__Task details__. Copy the records from the start through the line containing "Indicated value: 462.34 ft³", changing "in service" to "in operation" and altering nothing else. Leave the pictures out.

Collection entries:

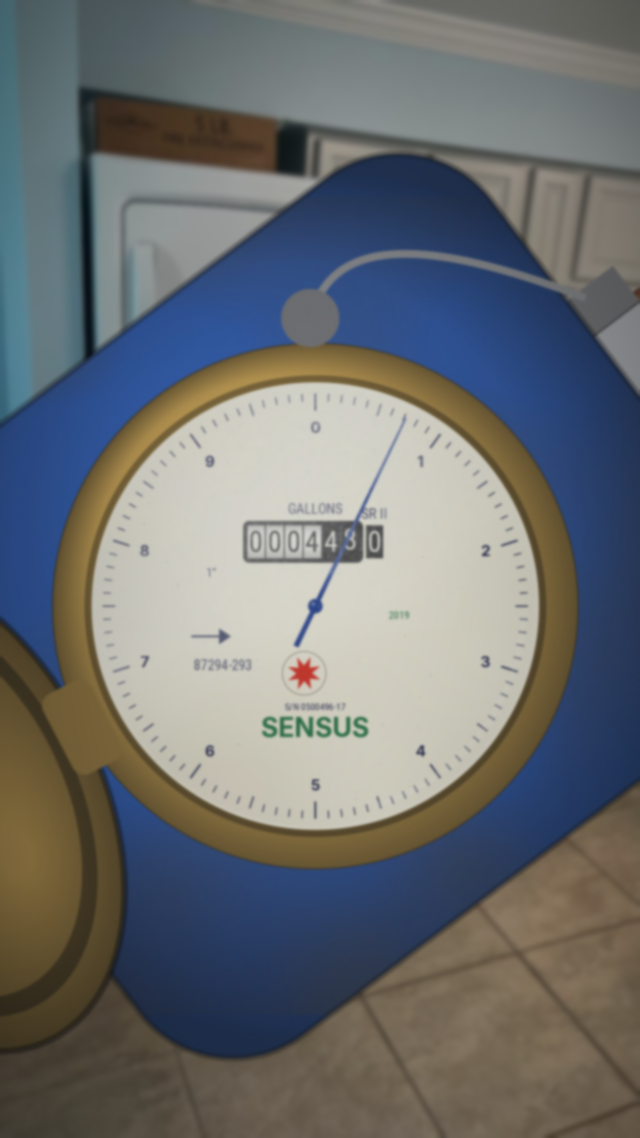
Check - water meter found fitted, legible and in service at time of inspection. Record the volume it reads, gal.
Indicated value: 4480.7 gal
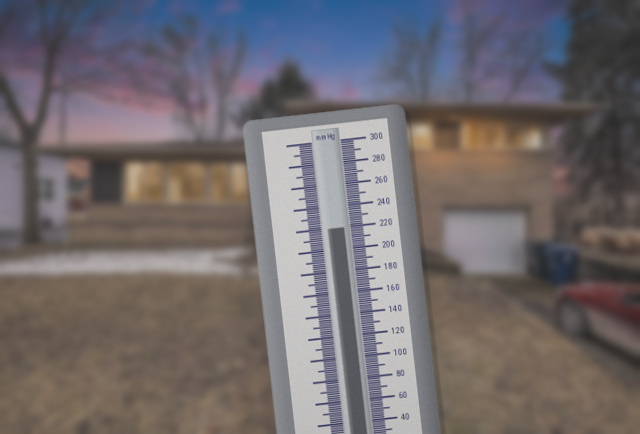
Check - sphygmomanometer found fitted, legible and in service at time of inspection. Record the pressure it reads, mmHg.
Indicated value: 220 mmHg
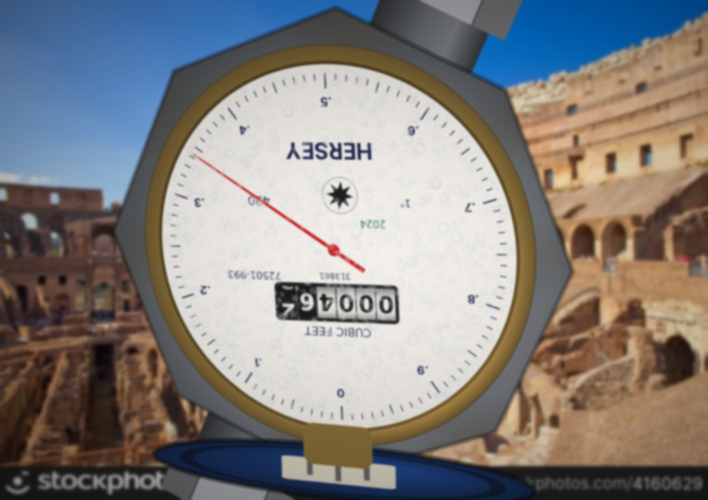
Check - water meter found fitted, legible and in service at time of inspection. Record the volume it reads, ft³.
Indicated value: 462.34 ft³
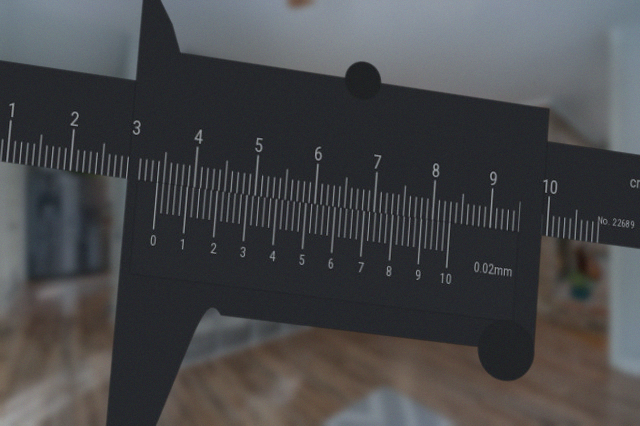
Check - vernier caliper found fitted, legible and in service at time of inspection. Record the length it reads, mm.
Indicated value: 34.0 mm
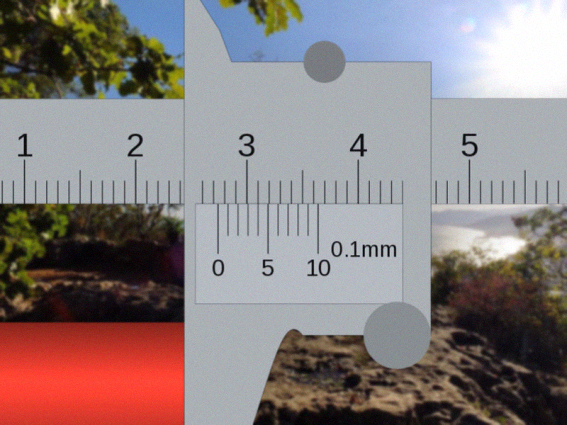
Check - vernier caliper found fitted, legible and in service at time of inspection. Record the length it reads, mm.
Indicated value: 27.4 mm
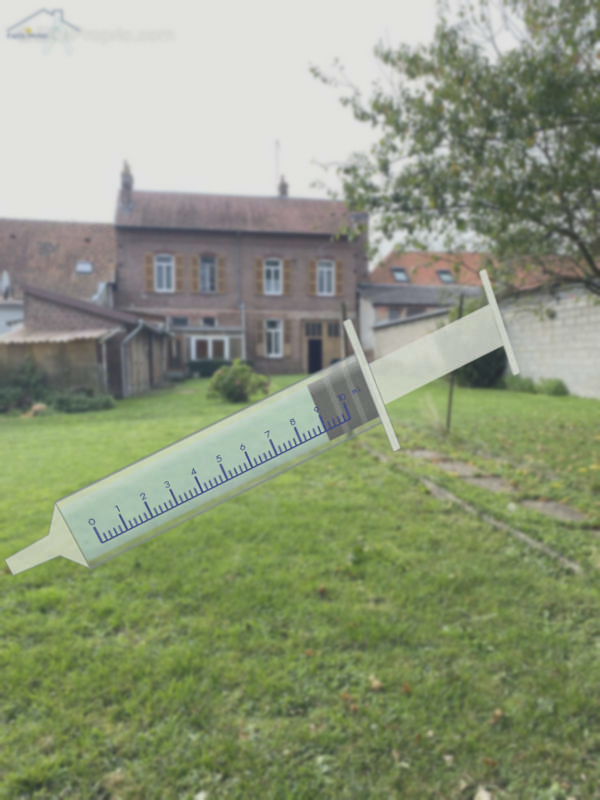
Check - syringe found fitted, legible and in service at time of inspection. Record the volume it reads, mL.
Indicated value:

__Response for this exercise__.
Check - water meter found fitted, legible and in operation at time of inspection. Record the volume it reads, gal.
Indicated value: 4480.7 gal
Check - sphygmomanometer found fitted, legible and in operation at time of inspection. Record the pressure it reads, mmHg.
Indicated value: 220 mmHg
Check - water meter found fitted, legible and in operation at time of inspection. Record the volume it reads, ft³.
Indicated value: 462.34 ft³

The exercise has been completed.